Republican says Scott Pruitt should resign over spending and ethics scandals

Mr Pruitt has found himself under fire for booking first class flights, seeking expensive security detail, and for other financial or ethical concerns

Clark Mindock
New York
Tuesday 26 June 2018 03:15 BST
Mr Pruitt has been under fire for spending and ethics scandals during his tenure as the chief of the EPA
Mr Pruitt has been under fire for spending and ethics scandals during his tenure as the chief of the EPA

Another Republican member of the House of Representatives has joined a small number of his colleagues to say he believes Environmental Protection Agency (EPA) chief Scott Pruitt should step down after a series of spending and ethics scandals.

Rep Brian Fitzpatrick, of Pennsylvania, told reporters Monday at a press conference that he thinks the EPA chief should step down, and that “there’s way too much stuff now” for him to keep his post.
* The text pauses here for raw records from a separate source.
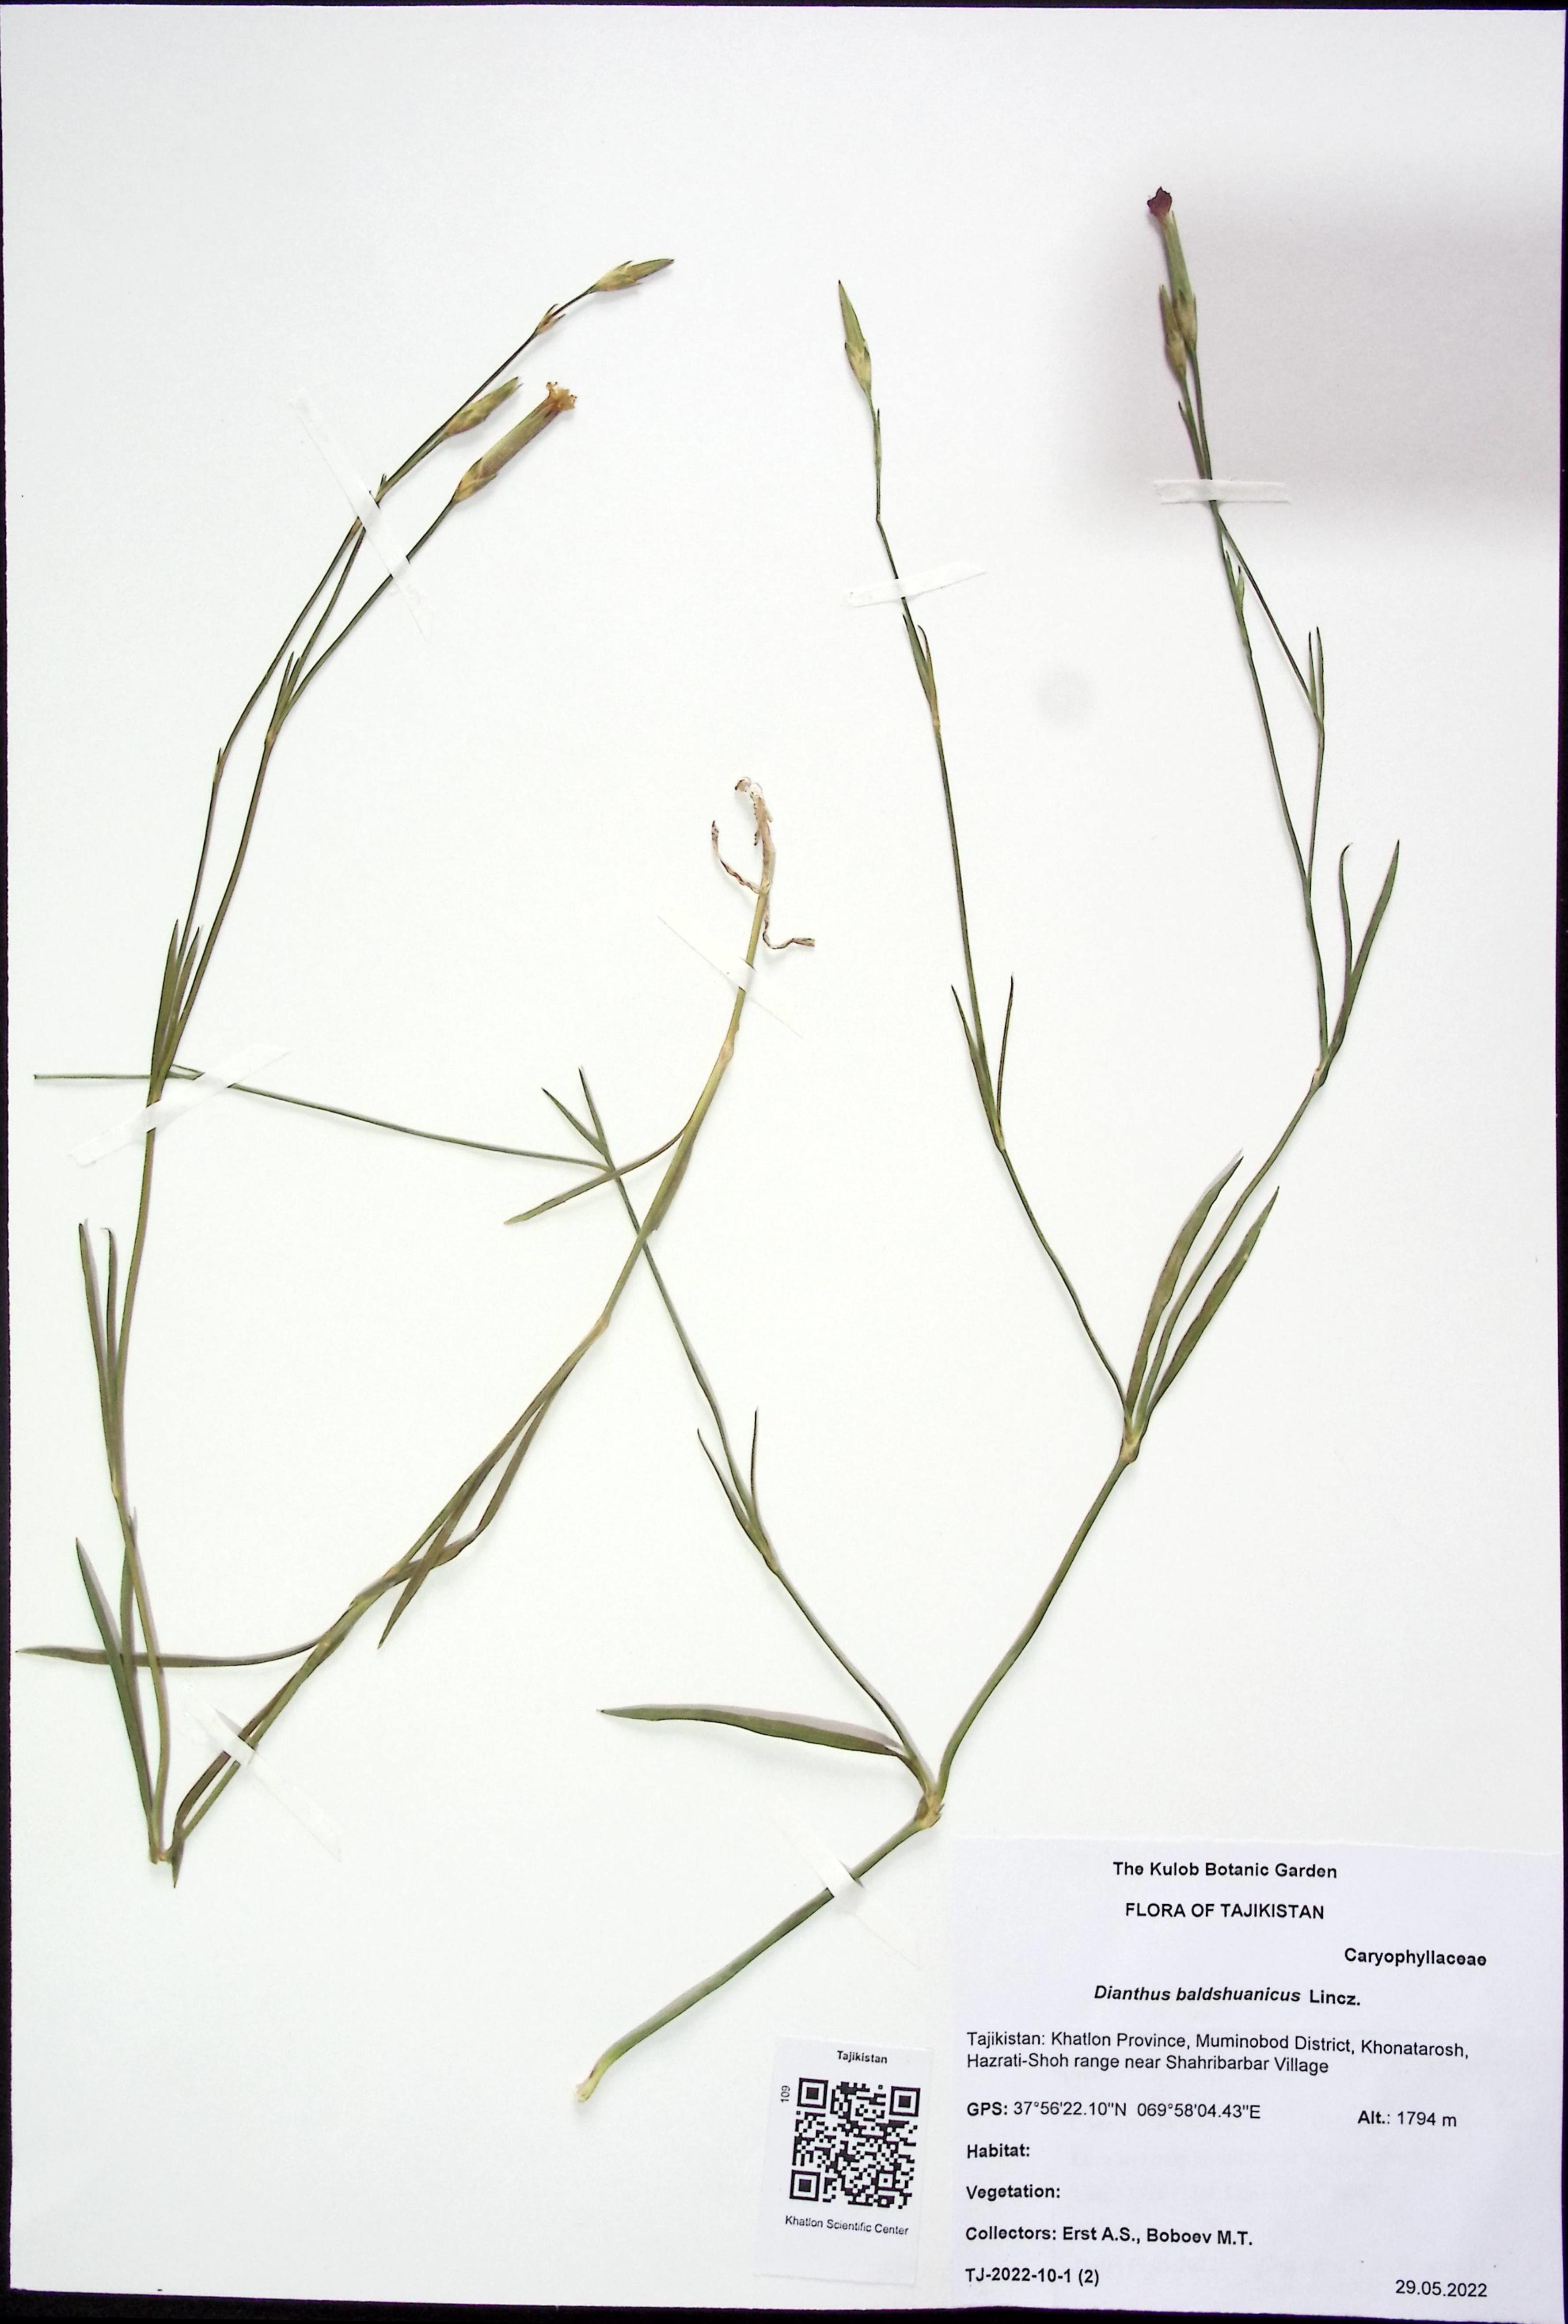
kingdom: Plantae
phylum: Tracheophyta
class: Magnoliopsida
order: Caryophyllales
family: Caryophyllaceae
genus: Dianthus
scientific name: Dianthus crinitus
“Yes, I do,” Mr Fitzpatrick said when asked whether he thinks Mr Pruitt should step down. “My standard for calling for resignations is an [inspector general] report, an IG study, finding some facts, conclusions of law. And there’s way too much stuff now”.

Mr Fitzpatrick clarified that he had come to these conclusions after reviewing the various spending and ethics violations accusations levied at Mr Pruitt.

That includes reports that found he spent more than $4m on his security detail, spent thousands on first-class plane travel on the tax payers’ dime, and paid a strangely low DC rent of $50 per night from a landlord who happens to be an oil and gas industry lobbyist who has business in front of the EPA.

The House Republican said that “exhibit A” in the case against Mr Pruitt’s innocence is that he and his EPA allegedly tried to block a report from being released publicly.

That report looked into the health effects of some man-made chemicals that have been found in drinking water recently.

An email made public last month showed that an unnamed administration official wanted the report kept from the public because it would be a “public relations nightmare”, because it would show that the EPA had previously underestimated how health could be impacted at lower exposure rates than previously identified as dangerous.

Mr Fitzpatrick joins just a handful of Republicans who have pulled support of Mr Pruitt. Those Republicans include politicians from Florida, New Jersey, and New York who have called for Mr Pruitt to step down from his post or to be fired by President Donald Trump.